Wednesday, June 10, 2020

Akerlof 2020: Sins of Omission and the Practice of Economics

In a recent paper in the Journal of Economic Literature, George Akerlof describes how the reward structure of economics favors "hard" research over "soft" research. He argues that this leads to "sins of omission" as researchers ignore important topics that are difficult to approach in a "hard" way.

Akerlof pushes "for reexamination of current institutions for publication and promotion in economics" [and] greatly increased tolerance in norms for publication and promotion as one way of alleviating narrow methodological biases."

Overall I enjoyed the paper. I think it's important, especially in providing an understanding of how we got here. A couple notes are below. One important omission from the paper IMO is an examination of the role of network effects in maintaining the status quo. Without this, I find it even less likely that we'll overcome the coordination difficulties of moving to a more useful research agenda for the discipline. Also, the current mainstream benefits certain groups (such as people on the political right) who will resist a push for better questions and better methodologies, regardless of whether they provide a better understanding of our economy.

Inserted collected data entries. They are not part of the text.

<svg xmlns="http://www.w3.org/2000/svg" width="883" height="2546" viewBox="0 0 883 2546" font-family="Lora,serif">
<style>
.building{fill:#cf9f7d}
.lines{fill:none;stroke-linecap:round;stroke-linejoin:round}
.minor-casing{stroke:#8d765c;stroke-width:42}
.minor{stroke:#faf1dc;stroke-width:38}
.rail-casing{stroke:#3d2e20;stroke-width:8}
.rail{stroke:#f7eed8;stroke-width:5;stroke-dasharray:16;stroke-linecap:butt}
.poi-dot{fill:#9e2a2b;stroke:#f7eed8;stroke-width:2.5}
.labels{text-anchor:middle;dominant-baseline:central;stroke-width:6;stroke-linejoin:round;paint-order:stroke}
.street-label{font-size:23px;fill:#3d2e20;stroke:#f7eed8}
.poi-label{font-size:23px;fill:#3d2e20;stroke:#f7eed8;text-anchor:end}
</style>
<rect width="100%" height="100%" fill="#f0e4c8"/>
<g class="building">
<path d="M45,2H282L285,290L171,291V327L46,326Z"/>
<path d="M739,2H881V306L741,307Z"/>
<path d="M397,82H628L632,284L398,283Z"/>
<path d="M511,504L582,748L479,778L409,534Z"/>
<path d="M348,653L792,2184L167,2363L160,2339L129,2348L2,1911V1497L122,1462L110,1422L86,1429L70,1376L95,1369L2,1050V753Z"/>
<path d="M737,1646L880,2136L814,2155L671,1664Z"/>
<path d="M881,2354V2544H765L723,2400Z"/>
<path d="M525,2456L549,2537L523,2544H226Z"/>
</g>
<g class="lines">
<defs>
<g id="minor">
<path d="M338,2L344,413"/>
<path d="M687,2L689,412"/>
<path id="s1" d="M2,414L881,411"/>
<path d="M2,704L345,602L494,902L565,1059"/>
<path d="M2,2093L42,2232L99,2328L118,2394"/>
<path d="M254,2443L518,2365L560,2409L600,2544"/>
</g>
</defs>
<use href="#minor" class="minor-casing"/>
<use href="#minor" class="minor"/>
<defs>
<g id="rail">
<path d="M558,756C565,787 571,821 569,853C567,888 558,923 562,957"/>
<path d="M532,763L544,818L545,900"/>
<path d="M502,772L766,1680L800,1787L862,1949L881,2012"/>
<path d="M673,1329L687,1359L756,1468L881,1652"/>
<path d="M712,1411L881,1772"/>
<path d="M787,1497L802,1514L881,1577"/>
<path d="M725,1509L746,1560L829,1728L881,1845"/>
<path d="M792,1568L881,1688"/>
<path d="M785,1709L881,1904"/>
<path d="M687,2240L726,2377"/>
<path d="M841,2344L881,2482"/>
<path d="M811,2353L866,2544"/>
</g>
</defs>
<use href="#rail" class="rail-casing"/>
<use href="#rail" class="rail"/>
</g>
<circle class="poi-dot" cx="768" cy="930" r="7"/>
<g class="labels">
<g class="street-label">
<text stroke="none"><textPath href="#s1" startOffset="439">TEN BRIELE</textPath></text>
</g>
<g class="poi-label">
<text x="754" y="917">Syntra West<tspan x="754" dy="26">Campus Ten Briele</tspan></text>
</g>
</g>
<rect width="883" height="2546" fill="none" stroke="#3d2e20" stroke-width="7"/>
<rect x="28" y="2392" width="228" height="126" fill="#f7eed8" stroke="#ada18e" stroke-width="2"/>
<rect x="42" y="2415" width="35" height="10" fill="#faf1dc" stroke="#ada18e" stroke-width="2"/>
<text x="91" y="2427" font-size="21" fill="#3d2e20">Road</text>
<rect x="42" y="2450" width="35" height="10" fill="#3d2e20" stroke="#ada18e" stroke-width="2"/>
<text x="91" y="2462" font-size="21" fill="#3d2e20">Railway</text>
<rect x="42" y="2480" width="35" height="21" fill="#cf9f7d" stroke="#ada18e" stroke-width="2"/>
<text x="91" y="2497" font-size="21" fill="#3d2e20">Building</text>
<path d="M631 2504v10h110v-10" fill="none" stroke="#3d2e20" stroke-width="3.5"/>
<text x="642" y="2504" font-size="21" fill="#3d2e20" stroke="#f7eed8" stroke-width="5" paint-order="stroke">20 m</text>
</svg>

Three reasons for the bias toward hard research:
  1. Place in the scientific hierarchy -- economists have physics envy
  2. The evaluation process -- quantitative / hard papers are easier to judge than important ones
  3. Selection into the profession -- mathematicians appreciate mathematicians
Three consequences of hardness bias:
  1. Bias against new ideas -- old paradigms have tools that aid precision; also, this bias makes it harder to challenge existing paradigms
  2. Overspecialization
  3. The curse of the top five -- tenure committees give a lot of weight to the fop five journals
Examples of sins of omission:
  1. Failure to predict the financial crisis
  2. Motivations -- people act based on the stories they tell themselves rather than as rational deductive optimizers with perfect foresight
  3. Four examples illustrating the unappreciated role of stories in economics:
    1. The Soviet Union
    2. Smoking and health
    3. Global warming
    4. Macroeconomics - Shiller's explanation for how the Great Depression unfolded

Additional notes


Akerlof mentions Kuhn's Scientific Revolutions (2012) which describes scientific progress as occurring when "normal science" uncovers "anomalies" within existing paradigms. Scientific revolutions that explain those contradictions lead the way to a better paradigm. But Akerlof argues that an issue with economics is that the paradigm is not just the subject matter but also the field's methodology. In other words, is a good economist someone who understands the economy or someone who understands linear algebra? The more powerful economists that think it's the latter (and I have a hunch it's a significant majority) the less chance economics has of progressing as Kuhn has described.

Lastly, Akerlof mentions that 'Colander and Klamer (1987, table 4 3, p. 100) thus found that only 3 percent of economists thought it "very important" for their success to "have a thorough knowledge of the economy"'. Three percent.